If $(X,d)$ be a compact metric space then, arbitrary intersection of compact subsets is compact.
Is it true if $(X,d)$ is a metric space, but not compact?
There is similar type of questions already have been asked before, but those are from real-analysis where any closed and bounded set is compact. But in metric space closed and bounded set may not be compact. Hence this question is different from previously asked questions.
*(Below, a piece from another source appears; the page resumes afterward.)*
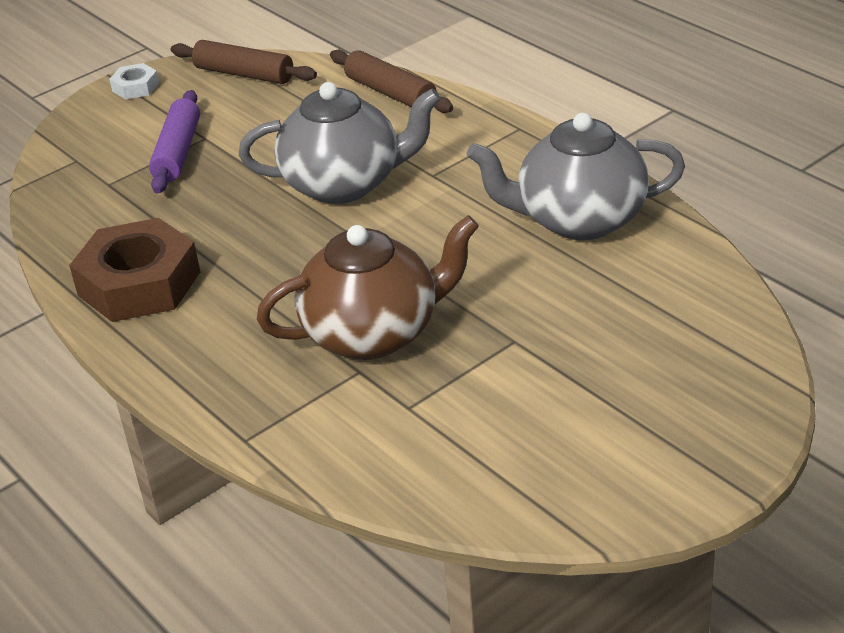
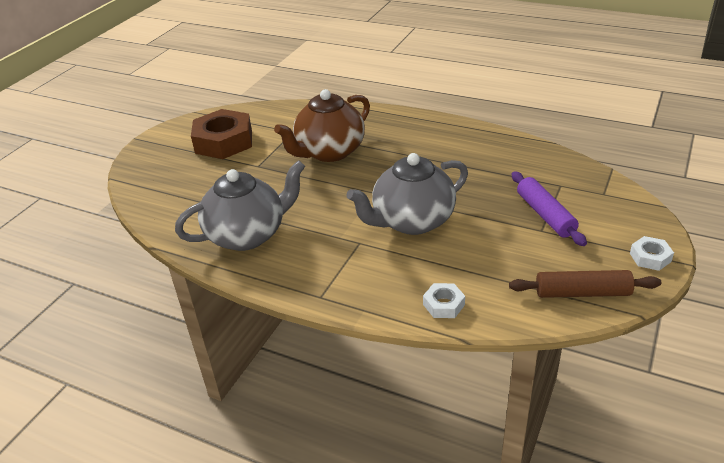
camera: 155 degrees right, 0 degrees up
brown nut [69,218,200,322] -> brown nut moved to [191,109,252,159]
brown rolling pin [330,49,453,113] -> white nut [423,283,465,318]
Let $(X,d)$ be a metric space and $\{C_i\}_{i\in I}$ be some collection of compact subsets of $(X,d)$ . Let $\alpha\in I$ be fixed and consider the collection $\{C_i\cap C_{\alpha}\}_{i\in I}$ of subsets of $C_{\alpha}$ . Note that for each $i\in I$ we have $C_i\cap C_{\alpha}$ is a closed subset of the compact set $C_{\alpha}$.Therefore $\bigcap_{i\in I} C_i=\bigcap_{i\in I} (C_i\cap C_{\alpha})$ is also a closed subset of $C_{\alpha}$ being arbitrary intersection of closed subsets. But closed subset of compact set is compact , hence $\bigcap_{i\in I} C_i$ is compact subset of $(X,d)$ . Note that compactness is not relative property.